▸ **Description of the task**:
Translate this sentence from the lecture transcript on film frame rates into Spanish: "So, people started making multi blade projectors that will show the same frame multiple times."

▸ **Quoted passage**:
I am not sure how many frames a second this particular one, and I believe this is about 10 frames a second right now that we are looking at. So, it is hard to perceive individual frames, but it is right on the threshold. So, you may be able to. So, if you go up a little higher, 16 you have early silent films, right? Old silent movies or old home movies, I would say in the 1960's and 70’s people are buying video cameras and making home movies with, and showing them on projectors, and in that case about 16 frames a second video.
Let us see here, what is interesting about these old-time films is that this is musti suffer from 1916, it is about 16 frames a second, but what is interesting is they hand tuned the rate of playing the frames. So, it seems is it uncomfortable to us does it make us nauseated. I would say no, but you can tell of course, that the motions are not realistic are captured exactly right in terms of what they would be in the real world, but it works somehow. And in fact, this is a form of comedy at that time, and it is perfectly acceptable to us.
So, I guess one of the reasons why I want to show you this is that, there is perception of motion the frame rate is actually variable here and was hand tuned, this is before they matched to the audio to the various. So, they could do anything they wanted to it then they didn’t have to worry about the audio getting out of sync, and it gave enormous opportunity to make entertainment.
So, I think virtual realities in a very similar place, and that you do not have to get all of the aspects perfect. You should just make sure people are not getting sick. And if there is something you do to distort the video in some way or whatever it is you are presenting in some way, if it is more entertaining or more appropriate for the application that you are trying to solve go ahead and do it.
So, there is a lot of room for expert for exploration, here you do not have to make everything completely realistic. So, I thought it was very interesting based on the technology of the time, and the fact that there was no audio track. They had the liberty to vary the frame rate, and nobody seemed to complain it was all just fine thank god let that was a great.
Eventually the motion picture industry standard got up to 24 frames a second that is where it mainly is today. And 24 frames a second if you show these frames on a standard projector, at 24 frames a second you will see flicker, right? If I just have these frames pulsing on and then going black for the rest of the time, or even in this case, if the frame is on and then quickly changes to another, you will perceive some kind of flickering. So, people started making multi blade projectors that will show the same frame multiple times.

▸ **Supplied information**:
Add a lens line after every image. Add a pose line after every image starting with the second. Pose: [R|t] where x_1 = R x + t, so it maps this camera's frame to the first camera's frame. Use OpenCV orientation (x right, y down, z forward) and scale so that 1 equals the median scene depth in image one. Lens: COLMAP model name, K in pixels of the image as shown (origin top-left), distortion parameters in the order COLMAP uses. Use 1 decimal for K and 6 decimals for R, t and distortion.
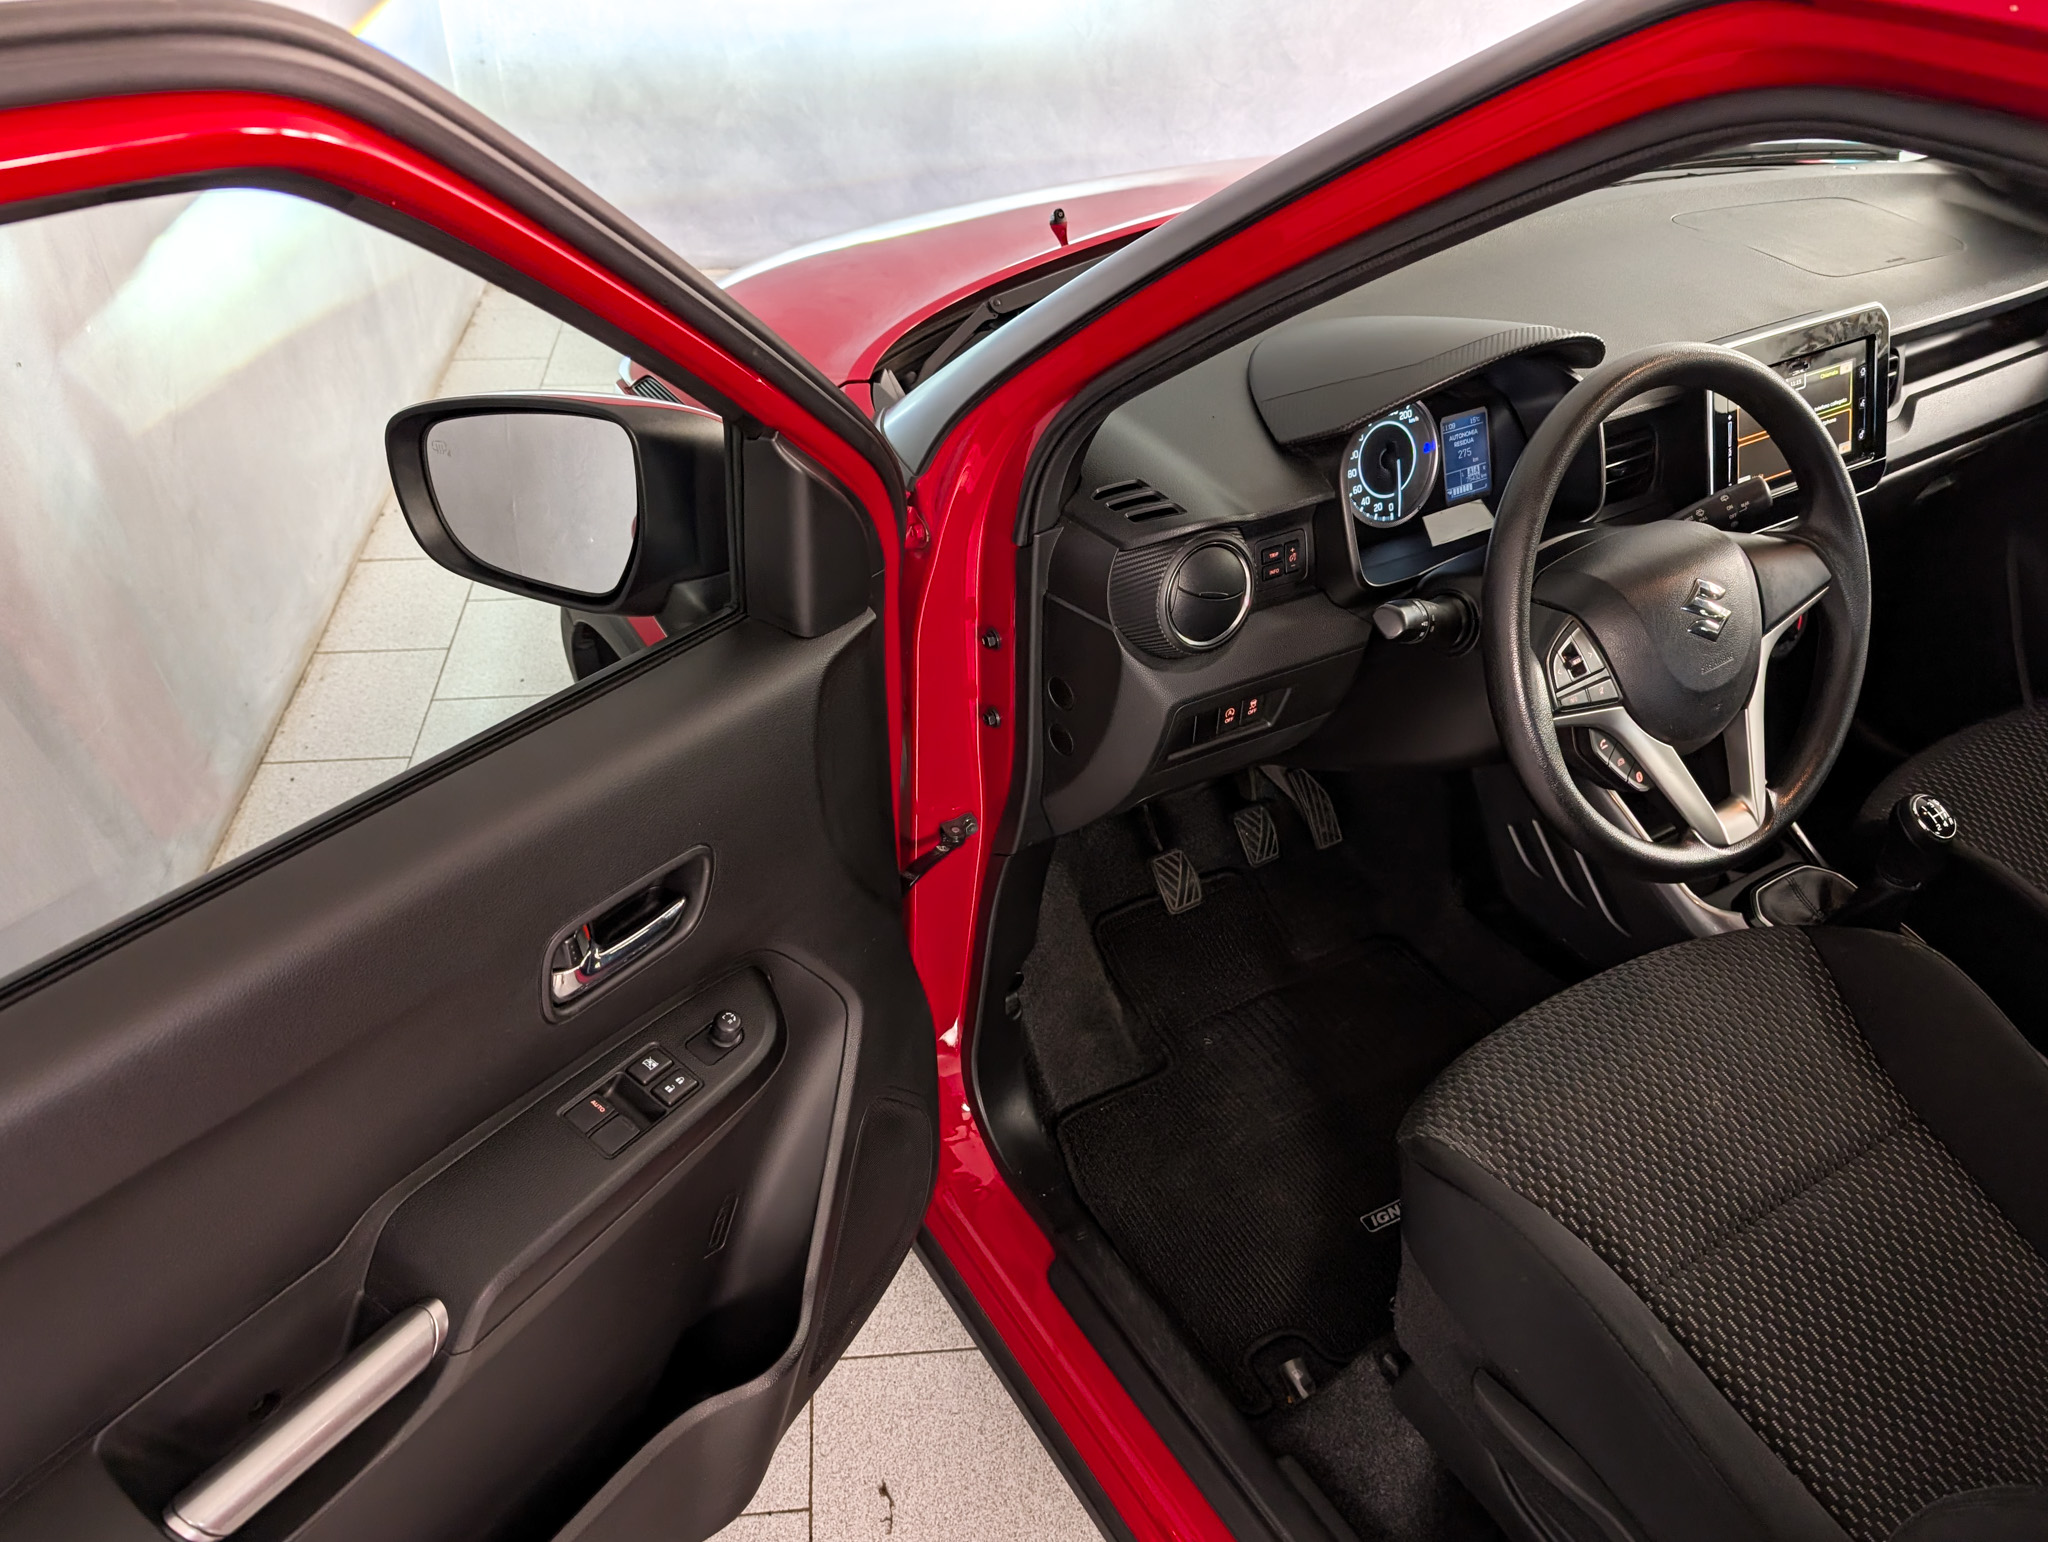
lens RADIAL K [[1503.5, 0, 1054.5], [0, 1503.5, 802.1], [0, 0, 1]] dist [0.006243, 0.000123]
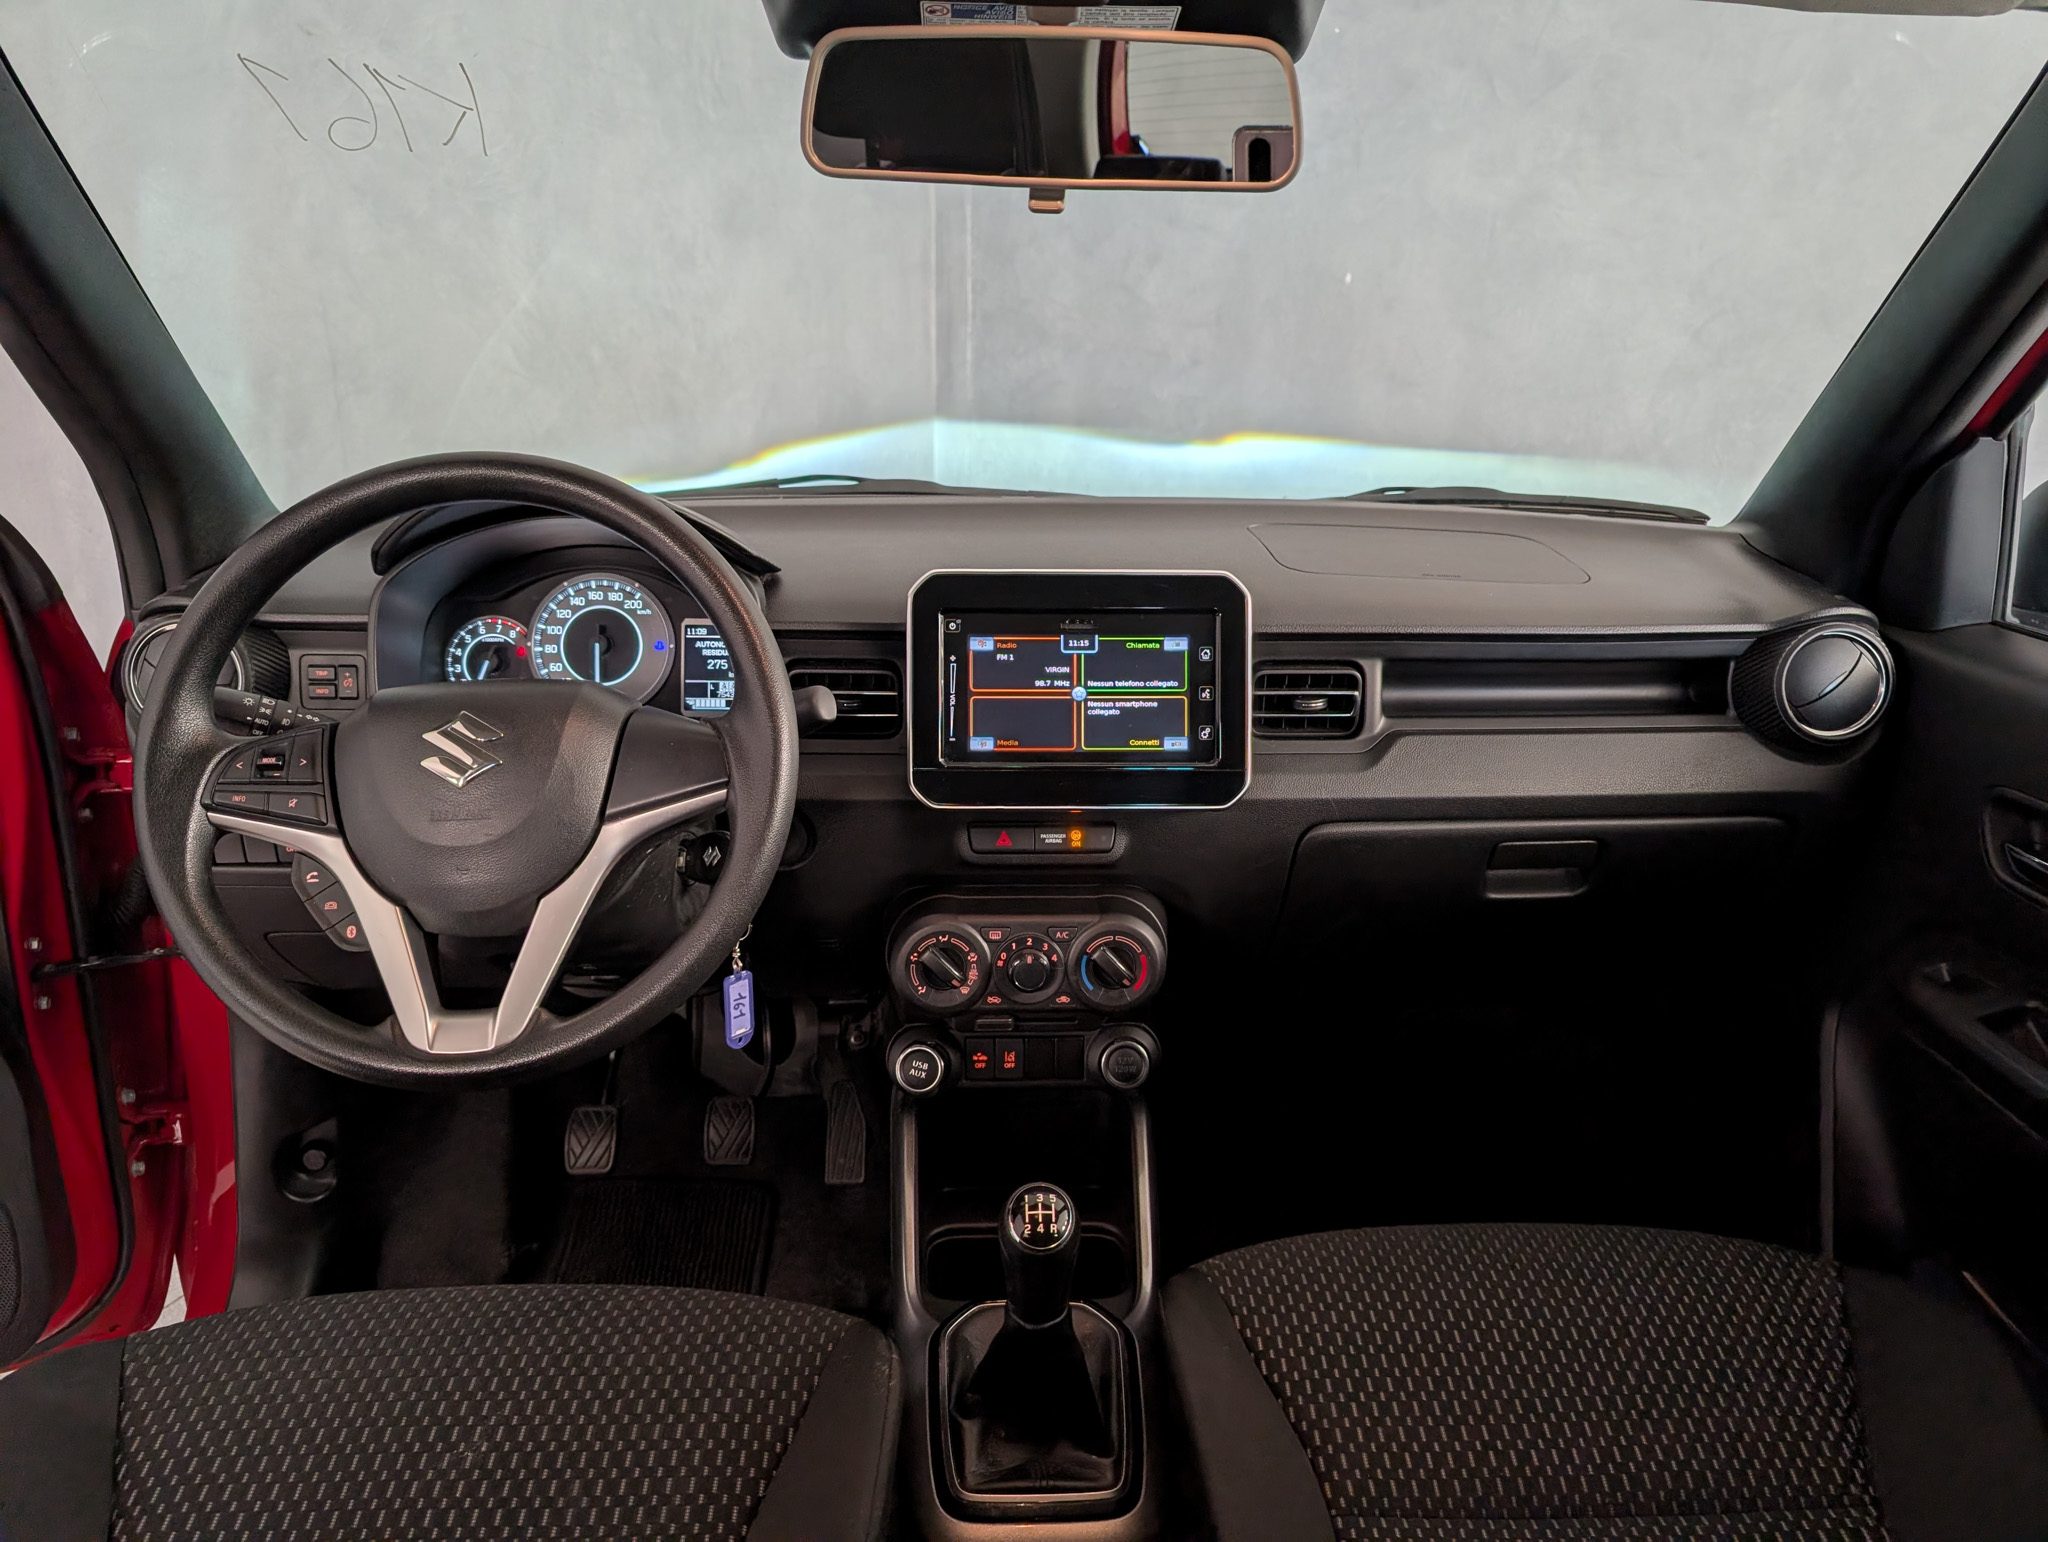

▸ **Task response**:
Así que la gente empezó a fabricar proyectores de múltiples aspas que muestran el mismo fotograma varias veces.